Is there anything I can provide to help get this resolved?

I think that’s by design, that the session get’s stale and resets the password.

But you should be able to go back to ‘Interactive Sessions’ page and click the connect button on the card for the job and you should be able to reconnect. Which is to say the same URL won’t work a second time, but you should be able to reconnect through the card if the job is still running.

Okay, so the expected workflow is, after disconnect; close extra window; select connect again.

Correct? I’ll test it for them and see if we just need to post a FAQ

Yes. If you truly get locked out of the session that’s a bug. But you should be able to reconnect through the card as many times as you want.

Hi Jeff, our users are experiencing the same issue, we’re still on v1.6. The timeout frequency varies a lot, sometimes it occurs every few minutes while the user has been recently active, other times it can be okay for 45+ min. Not sure if related but the VNC timeout also seems to kill any “terminal in the browser” sessions (not in the VNC session). Terminal sessions however without a VNC session running seem to work fine. Based on that I’m guessing there’s some interruption of the connection between the PUN and the browser then?
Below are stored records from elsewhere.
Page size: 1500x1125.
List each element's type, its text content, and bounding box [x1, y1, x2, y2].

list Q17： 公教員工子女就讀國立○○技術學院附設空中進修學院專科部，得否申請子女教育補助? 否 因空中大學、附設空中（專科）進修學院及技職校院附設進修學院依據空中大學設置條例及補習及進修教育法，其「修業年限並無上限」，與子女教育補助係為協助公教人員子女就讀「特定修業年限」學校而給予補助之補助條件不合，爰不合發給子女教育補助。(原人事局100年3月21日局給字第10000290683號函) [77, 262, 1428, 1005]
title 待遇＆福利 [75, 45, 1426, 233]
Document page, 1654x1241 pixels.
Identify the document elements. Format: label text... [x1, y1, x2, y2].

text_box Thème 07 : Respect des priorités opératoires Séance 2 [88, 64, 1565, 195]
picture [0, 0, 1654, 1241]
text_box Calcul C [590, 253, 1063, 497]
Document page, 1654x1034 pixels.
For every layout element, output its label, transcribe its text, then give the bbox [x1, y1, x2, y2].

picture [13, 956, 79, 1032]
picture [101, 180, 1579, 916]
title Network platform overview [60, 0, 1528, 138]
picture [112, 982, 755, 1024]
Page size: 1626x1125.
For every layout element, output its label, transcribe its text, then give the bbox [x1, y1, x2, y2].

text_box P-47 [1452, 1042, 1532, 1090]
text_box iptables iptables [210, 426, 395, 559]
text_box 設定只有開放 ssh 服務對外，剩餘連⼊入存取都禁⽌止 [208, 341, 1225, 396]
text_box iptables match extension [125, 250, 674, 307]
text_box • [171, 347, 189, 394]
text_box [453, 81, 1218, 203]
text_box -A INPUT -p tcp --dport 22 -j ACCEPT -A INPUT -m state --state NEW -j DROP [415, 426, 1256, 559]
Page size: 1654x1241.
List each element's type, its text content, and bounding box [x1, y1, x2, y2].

Are these limits settable? Googling this turns up lots of seemingly irrelevant hits and vague ideas like “websockets are finicky” and the like–that doesn’t help us though. :slight_smile: We are connecting over a relatively slow VPN from sometimes long distances, not sure if that’s relevant. Would expect the VNC connection to only be talking to the PUN in the data center (same room as the cluster nodes), not the actual remote client (laptop) though right?

Hi and welcome @reklar!

There seem to be a couple things going on here.

The first, the terminal has a 5 minute timeout setting, from Passenger, which we do not currently allow for configuration. The 5 minutes being the default.

To the second VNC issue - VNC connections are from the client (the laptop wherever it is) to the compute node that’s running the desktop session. They bypass the PUN once they’ve got the initial html from the PUN.

If you’re having to connect over long distances and through a slow VPN there may be some things we can toggle like extra retries, but I don’t know off the top of my head. So I’ll have to look more in depth for you on that.

Right, that makes better sense. We have people trying to connect to these over potentially shaky home internet, sometimes from Europe/UK to the US and through an also potentially slow VPN. Any steps we can take to make these turbovnc connections more robust/stable would be great.

The terminal seemed to be getting killed at the same time as the VNC session. When we killed the remote desktop slurm job the terminal remained stable for considerably more than 5 minutes. I suppose that could have been a coincidence?

I’m sure you guys are busy with the 2.0 release, but gentle reminder ^^^ for when you get some time. Thanks much!

This issue with sessions failing over our WAN is still occurring. We tried adding --heartbeat=30 as described in the thread below but it doesn’t seem to have helped: noVNC and shell session timeout after 1 minute

Any advice on how to make these websocket connections more stable/persistent would be very much appreciated.

You can now increase the pool_idle_time in the most recent 2.0 version.